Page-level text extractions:
------------------------
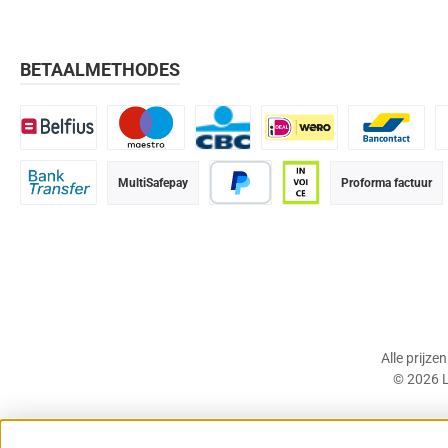
BETAALMETHODES
Belfius
Maestro
CBC
iDEAL | Wero
Bancontact
K
MultiSafepay
Proforma factuur
Bank transfer
PayPal
Op rekening (betaalter
Alle prijze
© 2026 L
------------------------
▶ What is required: Only the lines from the one with "Bank transfer" through the final line above belong in the answer, each retyped exactly.

▶ Response to this exercise:
Bank transfer
PayPal
Op rekening (betaalter
Alle prijze
© 2026 L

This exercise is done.